If not, how soon should such a motion be filed after the answer to avoid waiver? Can discovery be answered w/out jeopardizing waiver? Can a small amount of discovery be requested?
Filing an answer and participating in discovery might be construed as a waiver of your right to arbitrate. The test for waiver has been articulated in several ways by the courts. For instance, the Eleventh Circuit has stated the test as follows: In determining whether a party has waived its right to arbitrate, we have established a two-part test.
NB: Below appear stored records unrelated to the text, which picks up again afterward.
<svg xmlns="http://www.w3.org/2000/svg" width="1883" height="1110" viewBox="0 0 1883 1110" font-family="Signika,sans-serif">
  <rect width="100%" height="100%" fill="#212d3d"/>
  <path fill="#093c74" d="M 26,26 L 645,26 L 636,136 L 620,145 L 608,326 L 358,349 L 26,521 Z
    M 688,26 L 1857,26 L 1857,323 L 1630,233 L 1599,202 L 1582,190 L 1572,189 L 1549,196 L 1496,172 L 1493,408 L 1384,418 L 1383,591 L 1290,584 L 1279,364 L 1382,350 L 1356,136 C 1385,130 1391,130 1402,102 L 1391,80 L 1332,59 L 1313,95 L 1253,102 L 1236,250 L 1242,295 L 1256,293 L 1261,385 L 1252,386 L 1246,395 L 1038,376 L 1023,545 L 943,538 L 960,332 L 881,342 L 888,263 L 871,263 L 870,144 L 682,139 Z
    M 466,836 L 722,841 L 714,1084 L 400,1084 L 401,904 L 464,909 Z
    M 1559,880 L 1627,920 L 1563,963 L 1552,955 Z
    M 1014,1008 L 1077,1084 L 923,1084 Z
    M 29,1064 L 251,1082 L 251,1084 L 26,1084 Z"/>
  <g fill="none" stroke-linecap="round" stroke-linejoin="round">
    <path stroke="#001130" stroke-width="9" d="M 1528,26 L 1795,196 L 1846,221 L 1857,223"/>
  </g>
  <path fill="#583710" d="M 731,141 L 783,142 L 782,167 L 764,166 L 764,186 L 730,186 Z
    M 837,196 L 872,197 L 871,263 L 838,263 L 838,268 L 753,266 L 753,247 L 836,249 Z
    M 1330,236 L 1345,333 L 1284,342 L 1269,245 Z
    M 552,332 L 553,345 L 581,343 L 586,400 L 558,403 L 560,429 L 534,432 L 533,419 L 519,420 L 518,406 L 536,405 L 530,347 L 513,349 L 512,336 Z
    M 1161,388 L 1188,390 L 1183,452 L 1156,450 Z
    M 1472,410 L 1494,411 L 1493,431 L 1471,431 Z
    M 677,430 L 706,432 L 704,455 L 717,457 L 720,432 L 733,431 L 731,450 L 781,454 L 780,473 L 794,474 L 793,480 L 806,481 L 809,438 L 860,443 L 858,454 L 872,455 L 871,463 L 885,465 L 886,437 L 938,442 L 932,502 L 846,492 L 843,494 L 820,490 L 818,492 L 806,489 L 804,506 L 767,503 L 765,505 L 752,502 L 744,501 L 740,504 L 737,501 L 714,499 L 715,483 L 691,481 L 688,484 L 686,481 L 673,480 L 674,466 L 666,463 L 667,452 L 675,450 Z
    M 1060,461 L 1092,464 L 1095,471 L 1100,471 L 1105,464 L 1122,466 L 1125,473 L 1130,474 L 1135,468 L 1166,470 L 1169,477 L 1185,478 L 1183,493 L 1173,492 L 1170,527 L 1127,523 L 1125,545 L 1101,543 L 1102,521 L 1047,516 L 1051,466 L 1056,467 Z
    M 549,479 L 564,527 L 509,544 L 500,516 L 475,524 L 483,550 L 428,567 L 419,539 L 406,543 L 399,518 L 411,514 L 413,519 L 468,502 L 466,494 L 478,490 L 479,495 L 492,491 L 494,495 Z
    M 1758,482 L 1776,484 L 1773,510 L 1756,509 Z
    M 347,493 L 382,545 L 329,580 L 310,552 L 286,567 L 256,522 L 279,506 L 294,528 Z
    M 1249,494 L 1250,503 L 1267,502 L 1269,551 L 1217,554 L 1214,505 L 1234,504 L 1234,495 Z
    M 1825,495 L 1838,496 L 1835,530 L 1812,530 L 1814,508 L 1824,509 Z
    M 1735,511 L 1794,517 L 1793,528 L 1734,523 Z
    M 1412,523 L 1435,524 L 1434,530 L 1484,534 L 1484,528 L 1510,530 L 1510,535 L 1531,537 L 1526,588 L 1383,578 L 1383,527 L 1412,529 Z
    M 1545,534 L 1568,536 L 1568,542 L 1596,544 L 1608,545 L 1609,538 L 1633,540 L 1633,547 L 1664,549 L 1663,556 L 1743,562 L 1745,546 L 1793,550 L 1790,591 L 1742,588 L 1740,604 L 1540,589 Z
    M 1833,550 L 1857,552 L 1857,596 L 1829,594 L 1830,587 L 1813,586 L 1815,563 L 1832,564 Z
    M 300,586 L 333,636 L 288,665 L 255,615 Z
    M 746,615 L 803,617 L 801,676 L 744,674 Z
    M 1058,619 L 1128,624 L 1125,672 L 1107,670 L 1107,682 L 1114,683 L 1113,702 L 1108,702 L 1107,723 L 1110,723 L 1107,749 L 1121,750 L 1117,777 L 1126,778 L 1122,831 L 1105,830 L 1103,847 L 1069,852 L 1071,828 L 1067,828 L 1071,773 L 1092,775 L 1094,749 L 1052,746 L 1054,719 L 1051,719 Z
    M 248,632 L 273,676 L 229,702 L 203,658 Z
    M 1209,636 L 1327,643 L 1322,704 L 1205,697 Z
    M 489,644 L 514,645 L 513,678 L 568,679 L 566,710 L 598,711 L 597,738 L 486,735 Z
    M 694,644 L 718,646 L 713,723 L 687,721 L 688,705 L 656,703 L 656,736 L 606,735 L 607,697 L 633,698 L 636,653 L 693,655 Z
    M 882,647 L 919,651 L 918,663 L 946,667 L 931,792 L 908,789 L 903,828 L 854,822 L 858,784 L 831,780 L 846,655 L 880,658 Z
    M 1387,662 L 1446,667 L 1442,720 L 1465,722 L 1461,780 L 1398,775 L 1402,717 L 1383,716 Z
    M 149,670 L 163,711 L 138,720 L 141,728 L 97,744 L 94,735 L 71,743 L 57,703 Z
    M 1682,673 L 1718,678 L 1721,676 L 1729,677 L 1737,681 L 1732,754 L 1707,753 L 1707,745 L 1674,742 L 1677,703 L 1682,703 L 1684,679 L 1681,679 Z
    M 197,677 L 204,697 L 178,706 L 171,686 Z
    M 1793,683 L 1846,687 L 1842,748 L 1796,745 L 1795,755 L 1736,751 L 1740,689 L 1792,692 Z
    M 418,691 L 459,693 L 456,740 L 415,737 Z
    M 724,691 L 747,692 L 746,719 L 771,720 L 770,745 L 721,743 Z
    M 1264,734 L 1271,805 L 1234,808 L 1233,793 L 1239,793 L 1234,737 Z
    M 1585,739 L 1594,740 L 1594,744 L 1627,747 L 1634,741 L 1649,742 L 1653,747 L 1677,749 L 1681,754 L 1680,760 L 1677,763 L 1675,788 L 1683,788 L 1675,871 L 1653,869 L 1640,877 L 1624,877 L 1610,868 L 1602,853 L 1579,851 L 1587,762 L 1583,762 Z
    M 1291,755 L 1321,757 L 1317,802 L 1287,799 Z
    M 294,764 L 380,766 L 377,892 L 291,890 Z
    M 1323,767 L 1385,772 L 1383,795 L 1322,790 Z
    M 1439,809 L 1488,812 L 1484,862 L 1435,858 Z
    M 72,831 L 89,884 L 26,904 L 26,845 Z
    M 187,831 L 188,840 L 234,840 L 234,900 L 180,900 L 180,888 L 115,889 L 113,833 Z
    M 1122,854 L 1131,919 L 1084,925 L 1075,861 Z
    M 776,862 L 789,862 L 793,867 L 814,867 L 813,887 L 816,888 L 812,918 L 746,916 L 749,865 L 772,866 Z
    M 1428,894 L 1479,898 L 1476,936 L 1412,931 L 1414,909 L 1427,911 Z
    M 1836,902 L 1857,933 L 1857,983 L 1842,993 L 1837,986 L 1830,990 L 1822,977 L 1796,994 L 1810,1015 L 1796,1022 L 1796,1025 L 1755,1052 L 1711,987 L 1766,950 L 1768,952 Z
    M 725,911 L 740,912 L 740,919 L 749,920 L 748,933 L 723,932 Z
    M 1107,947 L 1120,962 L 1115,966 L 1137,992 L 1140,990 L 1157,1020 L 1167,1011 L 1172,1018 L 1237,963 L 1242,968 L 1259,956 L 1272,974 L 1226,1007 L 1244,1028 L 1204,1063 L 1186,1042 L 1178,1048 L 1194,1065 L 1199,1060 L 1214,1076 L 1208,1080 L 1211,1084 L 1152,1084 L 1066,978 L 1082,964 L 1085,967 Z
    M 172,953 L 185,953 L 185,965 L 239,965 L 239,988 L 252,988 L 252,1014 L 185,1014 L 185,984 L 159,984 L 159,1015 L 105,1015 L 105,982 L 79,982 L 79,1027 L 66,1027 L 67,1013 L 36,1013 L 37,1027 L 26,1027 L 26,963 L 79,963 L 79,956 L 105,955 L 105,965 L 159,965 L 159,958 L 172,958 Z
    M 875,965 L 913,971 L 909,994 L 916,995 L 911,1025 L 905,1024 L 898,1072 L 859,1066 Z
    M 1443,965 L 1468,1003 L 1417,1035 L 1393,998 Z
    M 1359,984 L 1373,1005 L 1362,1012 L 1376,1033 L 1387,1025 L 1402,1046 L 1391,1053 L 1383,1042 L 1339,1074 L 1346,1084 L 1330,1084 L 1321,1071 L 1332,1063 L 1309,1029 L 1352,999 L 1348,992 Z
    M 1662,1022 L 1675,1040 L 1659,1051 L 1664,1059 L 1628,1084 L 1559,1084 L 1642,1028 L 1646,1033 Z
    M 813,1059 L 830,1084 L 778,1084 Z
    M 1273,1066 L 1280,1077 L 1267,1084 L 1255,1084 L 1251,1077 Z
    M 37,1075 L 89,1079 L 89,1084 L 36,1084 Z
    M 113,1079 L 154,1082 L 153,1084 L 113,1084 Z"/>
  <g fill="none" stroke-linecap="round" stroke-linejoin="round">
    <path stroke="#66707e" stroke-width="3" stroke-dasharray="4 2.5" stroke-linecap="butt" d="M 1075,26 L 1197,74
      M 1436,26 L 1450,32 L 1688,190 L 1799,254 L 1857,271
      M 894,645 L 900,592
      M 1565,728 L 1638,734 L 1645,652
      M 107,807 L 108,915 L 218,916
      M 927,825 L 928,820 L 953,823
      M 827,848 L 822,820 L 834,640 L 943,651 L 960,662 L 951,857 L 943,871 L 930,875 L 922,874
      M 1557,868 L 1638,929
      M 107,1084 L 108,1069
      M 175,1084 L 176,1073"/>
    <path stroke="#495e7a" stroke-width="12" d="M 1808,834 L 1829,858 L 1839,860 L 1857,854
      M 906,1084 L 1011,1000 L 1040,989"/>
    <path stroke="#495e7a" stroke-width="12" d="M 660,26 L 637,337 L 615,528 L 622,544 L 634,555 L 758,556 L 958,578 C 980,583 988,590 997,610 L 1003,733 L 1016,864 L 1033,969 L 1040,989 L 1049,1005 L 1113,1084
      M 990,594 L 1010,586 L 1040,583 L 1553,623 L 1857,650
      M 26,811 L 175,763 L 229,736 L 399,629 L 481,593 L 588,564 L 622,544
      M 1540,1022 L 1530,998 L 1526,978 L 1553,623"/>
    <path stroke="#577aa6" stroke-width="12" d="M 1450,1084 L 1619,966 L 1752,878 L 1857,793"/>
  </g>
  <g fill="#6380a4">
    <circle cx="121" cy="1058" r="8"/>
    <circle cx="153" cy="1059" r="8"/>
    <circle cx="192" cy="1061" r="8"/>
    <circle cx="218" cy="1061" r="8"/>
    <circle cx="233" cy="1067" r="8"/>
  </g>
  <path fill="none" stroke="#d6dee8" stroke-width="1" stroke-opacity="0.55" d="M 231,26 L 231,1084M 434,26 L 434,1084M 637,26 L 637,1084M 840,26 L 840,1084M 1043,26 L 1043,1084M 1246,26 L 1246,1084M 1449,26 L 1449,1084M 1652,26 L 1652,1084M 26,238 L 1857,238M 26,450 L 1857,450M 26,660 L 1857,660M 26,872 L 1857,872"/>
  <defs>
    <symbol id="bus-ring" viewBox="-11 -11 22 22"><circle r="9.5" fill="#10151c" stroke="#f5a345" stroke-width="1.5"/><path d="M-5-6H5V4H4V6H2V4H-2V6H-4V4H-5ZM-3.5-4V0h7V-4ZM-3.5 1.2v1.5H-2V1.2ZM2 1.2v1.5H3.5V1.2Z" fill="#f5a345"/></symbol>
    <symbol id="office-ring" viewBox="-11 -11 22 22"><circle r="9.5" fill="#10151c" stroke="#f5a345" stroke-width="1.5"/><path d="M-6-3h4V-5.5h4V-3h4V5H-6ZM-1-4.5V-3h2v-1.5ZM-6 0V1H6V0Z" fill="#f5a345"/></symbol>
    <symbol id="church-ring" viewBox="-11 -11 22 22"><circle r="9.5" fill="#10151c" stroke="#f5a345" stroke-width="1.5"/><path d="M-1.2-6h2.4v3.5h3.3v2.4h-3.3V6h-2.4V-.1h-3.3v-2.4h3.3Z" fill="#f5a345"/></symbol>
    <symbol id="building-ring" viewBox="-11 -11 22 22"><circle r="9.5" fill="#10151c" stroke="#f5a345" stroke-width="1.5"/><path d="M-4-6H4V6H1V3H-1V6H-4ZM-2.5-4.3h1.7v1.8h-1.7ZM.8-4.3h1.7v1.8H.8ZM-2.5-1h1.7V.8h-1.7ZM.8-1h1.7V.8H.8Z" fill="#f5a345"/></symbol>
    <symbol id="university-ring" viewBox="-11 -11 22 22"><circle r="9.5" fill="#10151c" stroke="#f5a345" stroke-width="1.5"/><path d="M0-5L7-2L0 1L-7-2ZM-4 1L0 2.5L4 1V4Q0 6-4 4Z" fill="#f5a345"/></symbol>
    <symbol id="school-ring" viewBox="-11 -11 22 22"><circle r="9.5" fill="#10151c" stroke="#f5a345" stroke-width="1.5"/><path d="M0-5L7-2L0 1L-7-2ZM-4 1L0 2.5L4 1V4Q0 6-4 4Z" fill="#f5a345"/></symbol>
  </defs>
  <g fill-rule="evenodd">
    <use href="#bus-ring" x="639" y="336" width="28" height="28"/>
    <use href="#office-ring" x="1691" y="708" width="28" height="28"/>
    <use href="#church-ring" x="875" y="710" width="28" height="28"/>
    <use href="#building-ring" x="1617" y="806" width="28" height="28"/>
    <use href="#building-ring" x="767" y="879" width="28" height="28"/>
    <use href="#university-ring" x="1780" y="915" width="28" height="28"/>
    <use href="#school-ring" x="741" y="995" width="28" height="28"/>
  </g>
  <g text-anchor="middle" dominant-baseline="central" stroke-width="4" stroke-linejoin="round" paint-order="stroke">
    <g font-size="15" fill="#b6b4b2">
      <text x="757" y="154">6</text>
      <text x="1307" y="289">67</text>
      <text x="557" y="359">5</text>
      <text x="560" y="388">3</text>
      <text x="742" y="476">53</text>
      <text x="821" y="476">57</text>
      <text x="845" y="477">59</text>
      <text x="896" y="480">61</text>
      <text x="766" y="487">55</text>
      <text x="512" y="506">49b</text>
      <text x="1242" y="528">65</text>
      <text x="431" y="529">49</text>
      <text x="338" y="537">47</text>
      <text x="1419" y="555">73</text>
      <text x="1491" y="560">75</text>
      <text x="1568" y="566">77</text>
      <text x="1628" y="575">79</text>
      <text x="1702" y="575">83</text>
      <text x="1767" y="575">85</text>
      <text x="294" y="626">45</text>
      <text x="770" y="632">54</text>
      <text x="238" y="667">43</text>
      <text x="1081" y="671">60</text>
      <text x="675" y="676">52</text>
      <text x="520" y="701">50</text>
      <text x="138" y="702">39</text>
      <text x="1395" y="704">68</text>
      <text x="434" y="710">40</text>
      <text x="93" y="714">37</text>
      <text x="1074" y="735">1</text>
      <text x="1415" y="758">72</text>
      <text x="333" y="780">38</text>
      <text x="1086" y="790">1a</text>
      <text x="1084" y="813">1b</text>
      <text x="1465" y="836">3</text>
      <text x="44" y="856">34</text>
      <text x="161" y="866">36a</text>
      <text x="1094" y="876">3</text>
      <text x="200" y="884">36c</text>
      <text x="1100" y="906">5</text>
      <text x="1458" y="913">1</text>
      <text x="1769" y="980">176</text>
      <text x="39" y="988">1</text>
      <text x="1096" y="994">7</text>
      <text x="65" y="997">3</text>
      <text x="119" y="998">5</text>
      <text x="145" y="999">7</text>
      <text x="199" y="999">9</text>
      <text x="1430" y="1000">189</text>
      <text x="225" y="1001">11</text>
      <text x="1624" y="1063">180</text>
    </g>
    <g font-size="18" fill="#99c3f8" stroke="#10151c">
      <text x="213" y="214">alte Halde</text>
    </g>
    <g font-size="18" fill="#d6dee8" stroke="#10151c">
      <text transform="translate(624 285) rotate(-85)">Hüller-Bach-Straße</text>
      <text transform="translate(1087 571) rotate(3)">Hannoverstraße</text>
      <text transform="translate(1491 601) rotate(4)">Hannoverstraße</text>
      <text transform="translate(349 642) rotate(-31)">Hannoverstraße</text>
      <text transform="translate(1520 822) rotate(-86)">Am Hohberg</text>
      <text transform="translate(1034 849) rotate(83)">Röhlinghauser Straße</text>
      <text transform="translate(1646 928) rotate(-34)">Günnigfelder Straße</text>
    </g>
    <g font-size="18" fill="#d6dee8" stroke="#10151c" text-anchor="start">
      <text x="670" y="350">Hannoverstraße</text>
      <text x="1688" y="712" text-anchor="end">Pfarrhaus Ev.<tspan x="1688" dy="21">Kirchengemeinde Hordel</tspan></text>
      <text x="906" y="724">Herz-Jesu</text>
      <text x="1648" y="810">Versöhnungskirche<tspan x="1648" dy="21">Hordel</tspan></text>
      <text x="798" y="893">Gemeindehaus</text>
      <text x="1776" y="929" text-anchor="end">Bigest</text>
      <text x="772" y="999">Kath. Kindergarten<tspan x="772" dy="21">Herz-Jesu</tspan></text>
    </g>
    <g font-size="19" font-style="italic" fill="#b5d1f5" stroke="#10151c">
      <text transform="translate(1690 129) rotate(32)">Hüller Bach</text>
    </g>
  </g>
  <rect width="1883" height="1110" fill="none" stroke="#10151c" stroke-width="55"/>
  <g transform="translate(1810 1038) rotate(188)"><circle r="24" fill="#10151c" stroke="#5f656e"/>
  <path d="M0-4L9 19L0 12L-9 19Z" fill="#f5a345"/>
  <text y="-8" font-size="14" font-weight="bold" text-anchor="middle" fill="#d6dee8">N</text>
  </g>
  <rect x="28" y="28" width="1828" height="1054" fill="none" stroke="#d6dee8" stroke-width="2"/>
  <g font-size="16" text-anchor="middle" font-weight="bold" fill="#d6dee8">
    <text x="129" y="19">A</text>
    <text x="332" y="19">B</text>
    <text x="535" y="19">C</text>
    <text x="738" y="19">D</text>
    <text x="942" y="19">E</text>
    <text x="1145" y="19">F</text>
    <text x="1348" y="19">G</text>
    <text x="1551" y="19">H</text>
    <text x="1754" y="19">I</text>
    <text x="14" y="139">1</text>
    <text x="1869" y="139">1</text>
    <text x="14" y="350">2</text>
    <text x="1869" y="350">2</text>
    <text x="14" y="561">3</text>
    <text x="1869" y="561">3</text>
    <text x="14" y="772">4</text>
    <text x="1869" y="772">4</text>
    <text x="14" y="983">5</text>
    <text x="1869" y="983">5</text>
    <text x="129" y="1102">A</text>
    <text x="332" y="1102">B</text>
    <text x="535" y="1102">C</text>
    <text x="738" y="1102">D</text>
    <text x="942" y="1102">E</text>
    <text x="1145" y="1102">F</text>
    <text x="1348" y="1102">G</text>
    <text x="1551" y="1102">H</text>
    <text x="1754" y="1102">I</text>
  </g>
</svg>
First, we must decide if, “under the totality of the circumstances,” the party “has acted inconsistently with the arbitration right,” and, second, we look to see whether, by doing so, that party “has in some way prejudiced the other party.” While the Third Circuit agrees that prejudice to the opposing party is the “touchstone for determining whether a right to arbitration has been waived” five additional factors are to be considered: (1) the degree to which the party seeking to compel arbitration has contested the merits of its opponent’s claims; (2) whether that party has informed its adversary of the intention to seek arbitration even if it has not yet filed a motion to stay (3) the extent of the non-merits motion practice; (4) its assent to the court’s pre-trial orders; and (5) the extent to which both parties have engaged in discovery. The Tenth Circuit also has a test for waiver: (1) whether the party’s actions are inconsistent with the right to arbitrate; (2) whether the “litigation machinery has been substantially invoked” and the parties are well into preparation of a lawsuit” before the party notified the opposing party of an intent to arbitrate; (3) whether a party either requested arbitration enforcement close to the trial date or delayed for a long period before seeking a stay of proceeding; (5) “whether important intervening steps [e.g. taking advantage of judicial discovery procedures not available in arbitration] had taken place”; and (6) whether the delay “prejudiced” the opposing party . Move to arbitrate and ask for some limited discovery. A great background discussion is found in a case I arbitrated on behalf of Graham Contracting. The citation is Graham Contracting, Inc. v. Flagler County, 444 So. 2d 971 (Fla. Dist. Ct. App. 1983)
Best of luck,
If you are asking these questions, I presume you are not represented by an attorney and really need to reconsider that decision. Arbitration is a VERY complicated issue and it is impossible for you to understand all the gamesmanship associated with the strategy and tactics of whether or not to arbitrate a case vs litigate one or use some other means of resolution.